Objective  To study the association between use of ACEIs/ARBs with the likelihood of testing positive for COVID-19 and to study outcome data in subsets of patients taking ACEIs/ARBs who tested positive with severity of clinical outcomes of COVID-19 (eg, hospitalization, intensive care unit admission, and requirement for mechanical ventilation).

Design, Setting, and Participants  Retrospective cohort study with overlap propensity score weighting was conducted at the Cleveland Clinic Health System in Ohio and Florida. All patients tested for COVID-19 between March 8 and April 12, 2020, were included.

Exposures  History of taking ACEIs or ARBs at the time of COVID-19 testing.

Main Outcomes and Measures  Results of COVID-19 testing in the entire cohort, number of patients requiring hospitalizations, intensive care unit admissions, and mechanical ventilation among those who tested positive.

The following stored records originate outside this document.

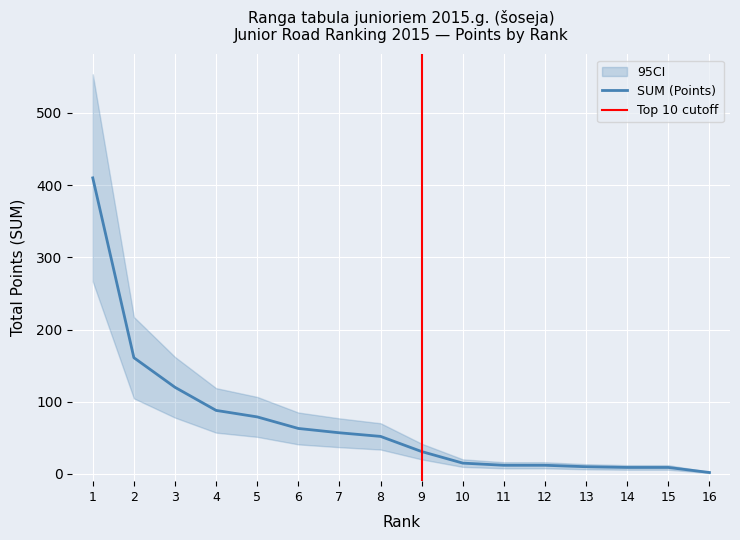

Is it true that SUM (Points) equals 12 at 12?

True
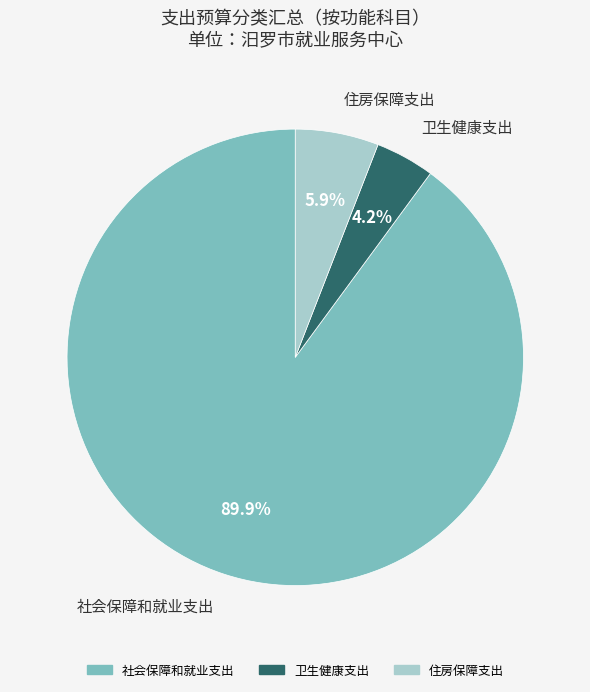

What is the total percentage of 卫生健康支出 and 住房保障支出?

10.1%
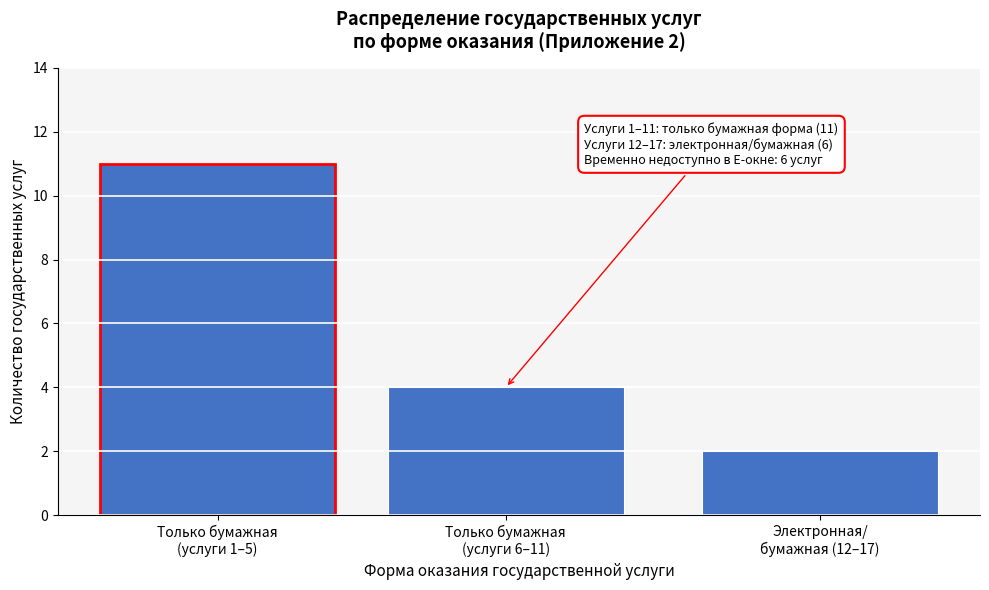

Reading left to right, what are all the values shown in this chart?

11	4	2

Results  A total of 18 472 patients tested for COVID-19. The mean (SD) age was 49 (21) years, 7384 (40%) were male, and 12 725 (69%) were white. Of 18 472 patients who underwent COVID-19 testing, 2285 (12.4%) were taking either ACEIs or ARBs. A positive COVID-19 test result was observed in 1735 of 18 472 patients (9.4%). Among patients who tested positive, 421 (24.3%) were admitted to the hospital, 161 (9.3%) were admitted to an intensive care unit, and 111 (6.4%) required mechanical ventilation. Overlap propensity score weighting showed no significant association of ACEI and/or ARB use with COVID-19 test positivity (overlap propensity score–weighted odds ratio, 0.97; 95% CI, 0.81-1.15).

Conclusions and Relevance  This study found no association between ACEI or ARB use and COVID-19 test positivity. These clinical data support current professional society guidelines to not discontinue ACEIs or ARBs in the setting of the COVID-19 pandemic. However, further study in larger numbers of hospitalized patients receiving ACEI and ARB therapy is needed to determine the association with clinical measures of COVID-19 severity.